A request to access and correct your CDR Data can be made by contacting us through any of the following:
- Directly by email or telephone;
- Using the details set out in the section below "Making a Complaint"; or
- Contacting your Relationship Manager, if you have one.
Making a complaint
You may also lodge a complaint with the HSBC Australia Customer Relations Department at any time, whose details are as follows:
When you make a complaint, we will ask you to provide us with certain details including your full name, contact details and a short description of your complaint. Where we need further information in order to resolve your complaint, we will request this from you.
We will acknowledge and attempt to respond to any complaints as soon as practicable in accordance with the HSBC Australia's complaints handling policy and timeframes, and in any event no later than 30 days after we have received your complaint.
However, in complex matters, and where the law allows, we may need to ask you for an extension to this period. We'll give you the reasons why if we need to do so.
If you wish to make a complaint on the way we have handled your CDR Data under the CDR Legislation, you can email our HSBC Australia Privacy Officer at any time at firstname.lastname@example.org.

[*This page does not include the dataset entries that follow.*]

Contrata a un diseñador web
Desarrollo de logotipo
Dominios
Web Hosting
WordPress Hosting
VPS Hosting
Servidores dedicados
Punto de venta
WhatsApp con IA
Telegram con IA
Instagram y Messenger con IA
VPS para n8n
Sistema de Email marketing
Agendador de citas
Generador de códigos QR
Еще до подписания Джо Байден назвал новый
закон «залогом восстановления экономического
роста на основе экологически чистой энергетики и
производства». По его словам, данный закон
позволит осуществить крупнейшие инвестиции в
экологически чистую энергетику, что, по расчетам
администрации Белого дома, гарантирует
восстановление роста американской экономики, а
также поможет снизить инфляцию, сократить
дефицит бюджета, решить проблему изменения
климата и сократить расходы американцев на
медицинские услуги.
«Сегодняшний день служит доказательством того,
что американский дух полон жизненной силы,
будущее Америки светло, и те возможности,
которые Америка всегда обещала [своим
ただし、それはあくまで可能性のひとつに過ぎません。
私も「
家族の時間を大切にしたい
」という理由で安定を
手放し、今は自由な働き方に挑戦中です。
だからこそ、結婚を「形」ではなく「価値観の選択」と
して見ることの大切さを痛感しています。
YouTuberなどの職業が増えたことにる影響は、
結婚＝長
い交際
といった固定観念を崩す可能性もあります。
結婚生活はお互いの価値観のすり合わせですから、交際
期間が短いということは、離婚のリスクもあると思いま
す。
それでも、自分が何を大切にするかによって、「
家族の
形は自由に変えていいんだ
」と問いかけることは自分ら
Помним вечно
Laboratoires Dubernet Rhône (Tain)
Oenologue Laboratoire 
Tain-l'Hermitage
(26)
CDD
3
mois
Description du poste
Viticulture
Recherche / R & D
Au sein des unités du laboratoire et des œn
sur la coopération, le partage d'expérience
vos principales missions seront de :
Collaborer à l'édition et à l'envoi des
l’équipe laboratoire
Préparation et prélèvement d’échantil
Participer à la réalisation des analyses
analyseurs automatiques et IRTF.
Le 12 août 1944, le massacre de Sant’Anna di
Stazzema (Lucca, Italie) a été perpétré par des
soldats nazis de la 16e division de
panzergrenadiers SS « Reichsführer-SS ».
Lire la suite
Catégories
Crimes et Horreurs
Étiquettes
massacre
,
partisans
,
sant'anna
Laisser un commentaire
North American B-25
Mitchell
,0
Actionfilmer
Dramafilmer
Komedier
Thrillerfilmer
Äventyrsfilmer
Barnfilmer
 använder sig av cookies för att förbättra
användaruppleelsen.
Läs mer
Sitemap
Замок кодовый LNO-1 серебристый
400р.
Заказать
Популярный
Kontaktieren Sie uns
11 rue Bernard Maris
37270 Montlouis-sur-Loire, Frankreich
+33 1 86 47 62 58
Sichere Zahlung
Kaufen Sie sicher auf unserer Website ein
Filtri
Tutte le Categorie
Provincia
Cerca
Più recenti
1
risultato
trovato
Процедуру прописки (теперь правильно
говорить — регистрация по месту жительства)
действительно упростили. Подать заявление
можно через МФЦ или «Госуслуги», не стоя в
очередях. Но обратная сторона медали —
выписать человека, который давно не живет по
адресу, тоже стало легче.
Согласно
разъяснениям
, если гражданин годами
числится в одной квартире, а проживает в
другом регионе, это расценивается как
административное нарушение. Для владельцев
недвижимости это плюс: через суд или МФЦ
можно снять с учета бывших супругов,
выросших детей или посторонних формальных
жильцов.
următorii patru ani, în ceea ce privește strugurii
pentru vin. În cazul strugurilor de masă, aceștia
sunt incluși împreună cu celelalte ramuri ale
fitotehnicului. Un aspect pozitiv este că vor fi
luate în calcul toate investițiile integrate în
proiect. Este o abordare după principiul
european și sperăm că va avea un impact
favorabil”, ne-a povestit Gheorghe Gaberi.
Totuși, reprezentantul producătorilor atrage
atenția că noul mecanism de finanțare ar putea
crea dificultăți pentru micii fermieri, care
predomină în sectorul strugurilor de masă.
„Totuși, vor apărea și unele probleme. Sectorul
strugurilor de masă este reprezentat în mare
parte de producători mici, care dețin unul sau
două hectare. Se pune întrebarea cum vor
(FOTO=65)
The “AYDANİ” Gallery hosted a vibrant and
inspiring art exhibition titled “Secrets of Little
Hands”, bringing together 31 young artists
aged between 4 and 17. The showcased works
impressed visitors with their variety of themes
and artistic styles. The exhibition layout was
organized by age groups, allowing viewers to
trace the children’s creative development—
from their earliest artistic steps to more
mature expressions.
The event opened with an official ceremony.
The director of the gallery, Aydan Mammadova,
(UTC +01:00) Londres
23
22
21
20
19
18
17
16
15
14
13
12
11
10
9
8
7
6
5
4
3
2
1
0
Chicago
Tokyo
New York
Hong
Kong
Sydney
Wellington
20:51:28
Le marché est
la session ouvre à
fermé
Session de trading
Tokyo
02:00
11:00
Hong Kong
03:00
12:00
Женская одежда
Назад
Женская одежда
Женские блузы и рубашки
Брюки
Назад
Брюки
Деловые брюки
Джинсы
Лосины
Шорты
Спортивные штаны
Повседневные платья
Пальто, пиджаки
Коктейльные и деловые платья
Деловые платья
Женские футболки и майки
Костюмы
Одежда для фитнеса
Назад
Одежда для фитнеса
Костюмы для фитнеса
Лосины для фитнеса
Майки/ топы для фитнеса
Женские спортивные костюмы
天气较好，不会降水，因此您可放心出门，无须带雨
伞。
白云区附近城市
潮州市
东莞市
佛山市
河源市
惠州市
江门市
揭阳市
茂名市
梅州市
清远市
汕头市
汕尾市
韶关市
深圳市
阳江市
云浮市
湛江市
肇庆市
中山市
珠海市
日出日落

What if I am not satisfied?
You may also – at any time – contact the Australian Financial Complaints Authority (AFCA) at:
Post: GPO Box 3, Melbourne, VIC 3001
Phone: 1800 931 678
AFCA is a free service established to provide you with an independent mechanism to resolve specific complaints.
We would ask that you please make your complaint firstly to HSBC Australia, as the respondent organization, and allow us an opportunity to resolve your complaint in accordance with the process set out above.
This CDR Policy is current, and has been updated, as of 27 November 2023.
Please check back regularly for any updates to this CDR Policy.